First, people don’t really buy grocery products online in the same volume that they do books, electronics, and clothing. The online grocery market in the US is still incredibly small--just a few percentage points of the total sales.
Second, grocery shoppers simply don’t visit grocery retailer websites unless, maybe, they're looking at recipes. Sites like safeway.com or wholefoods.com are not part of the normal shopper's journey to buy groceries. I've even heard, in conversations with industry experts, that less than 3% of grocery shoppers visit retailer websites before their trip.
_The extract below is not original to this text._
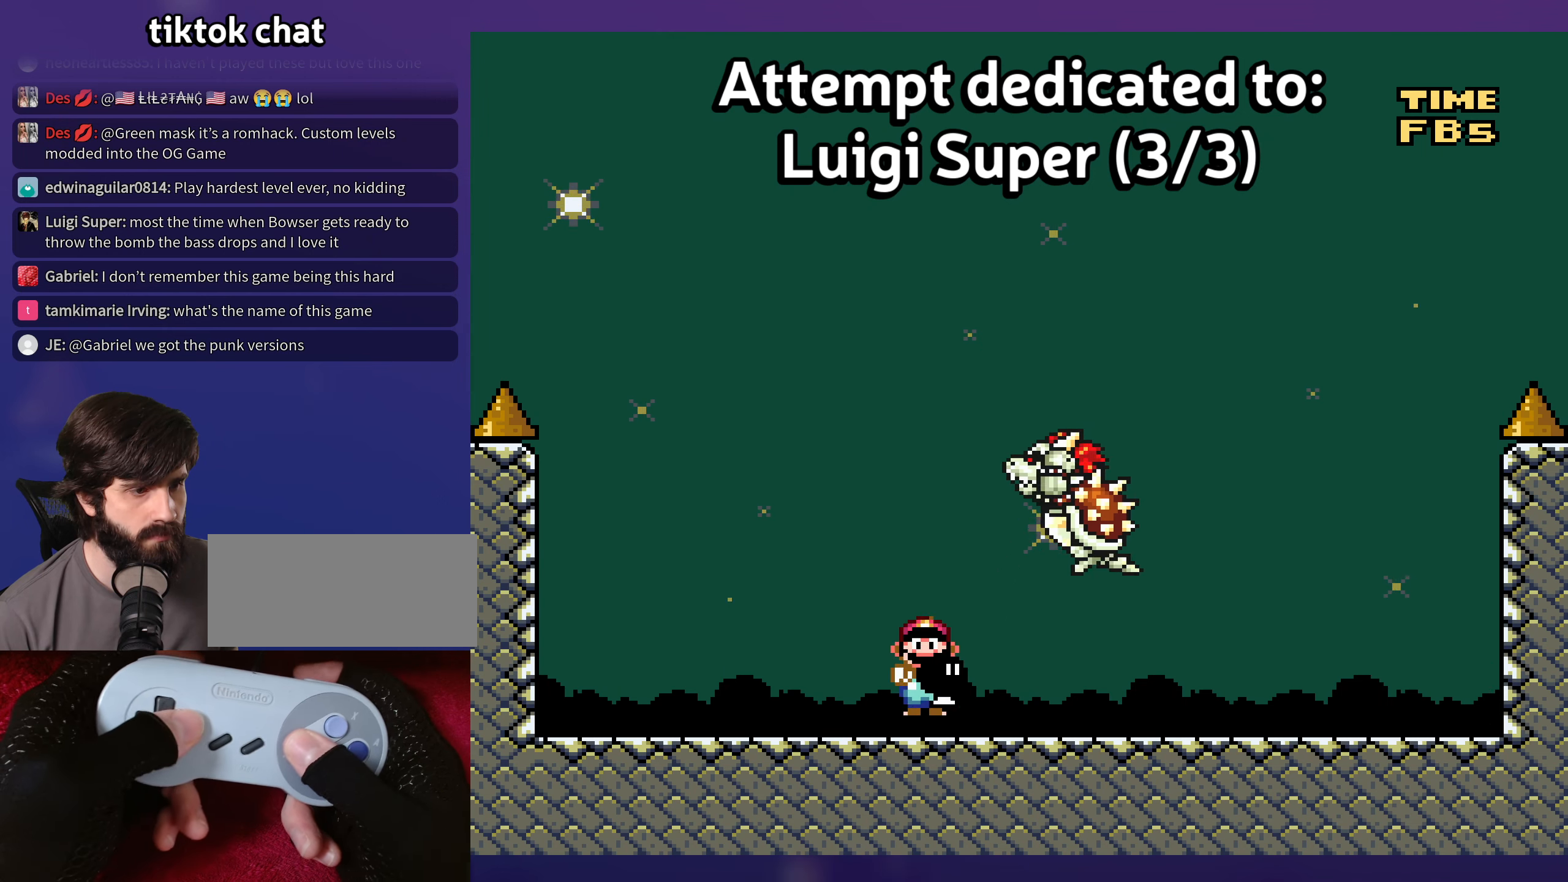
{"buttons": ["DPAD_UP"], "events": [[266, "DPAD_UP", "down"], [283, "DPAD_UP", "up"], [466, "DPAD_UP", "down"]]}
The best way to know if someone is a potential customer for your brand is to understand their intent to purchase. Search retargeting tries to capture this intent by marketing to consumers that are literally searching for specific keywords. It’s basically exactly how Google Adwords works, except instead of the ad showing up on a search results page, (in most cases) the ads follow you around just like with classic retargeting.
This is an amazing marketing tool for some verticals. For example, if I’m going to be buying a new car soon, I’m going to be doing a ton of product research--searching all over the place on cars.com, Autotrader or Kelley Blue Book.
Every time I perform a search like, "newest Mazda models," I’m essentially raising my hand to car marketers and telling them the following:
- I’m probably in-market for a car.
- I’m interested in buying a Mazda.
Car marketers pay a lot for this kind of search data and use companies like Magnetic and Captify (newly entered into the US market) to reach those consumers. Just like with classic retargeting, the advertising method of search retargeting presents fairly large problems for CPG brands looking to find intent.
Simple question: When is the last time you wrote down the following into a search engine "where to buy chicken near me?"
Grocery shoppers rarely explicitly search for the product they’re going to buy. The product research aspect of grocery shopping, and CPG products in general, is very different from how it works for other industries. Even a search on a recipe website for "chicken recipes" might tell you that the shopper is looking for chicken but what about the other ten items they need in order to get cooking?
With search retargeting, CPG brands are missing out on over 90% of the "hidden intent data" that I'll talk about below.
Search retargeting probably works best for emerging brands or categories that require some education prior to purchase. When consumers search, they're querying, and wondering things like what the heck is this brand? where can I buy this product near me? or how much should I be spending on this item? It's tricky business determining what qualifies someone as "raising their hand" and showing they’re in-market for a particular good.
Hidden Intent Targeting
Finding real intent for CPG products is elusive and really, really hard. How do we know when someone is truly in-market for batteries or chicken or olive oil or paper towels?
Instead of relying on a visit to a product page or an explicit search you have to dig deeper: you have to understand not just the page that a consumer is on nor what they're searching, but what that page means to a consumer and how that consumer is interacting with the content.
From an analytics perspective, companies like Chartbeat have been pioneering this kind of thinking about content and intent for the last few years. They look at metrics like content interaction, time spent on page and time spent looking at specific content on the page to determine the value of a page beyond just its number of visitors.
Technical nuances aside, it essentially boils down to one key concept: wtf does your audience care about?
Chicory unlocks hidden data around recipes to determine what consumers are in-market for right now. For example, instead of Barilla messaging anyone who interacts with a pasta recipe (or searches pasta or visits a pasta page on safeway.com) we can actually message them based on what type of paste the want to buy.
Penne, manicotti, linguine, lasagna… a unique message for each unique consumer based on ingredient-level intent.
We identify these users not based on searches or page views, but based on interaction with the page--intent signals like the time a consumer spends looking at the ingredient list--that we know from user tests indicate a strong likelihood to go shopping. After all, unlike grocery retailer sites that get less than 3% of shoppers, over 70% of women use recipes to add items to their shopping lists.
In the food and CPG space, recipes equal purchase intent and with Chicory’s unique way of unlocking that hidden intent, CPG marketers can finally find truly in-market consumers.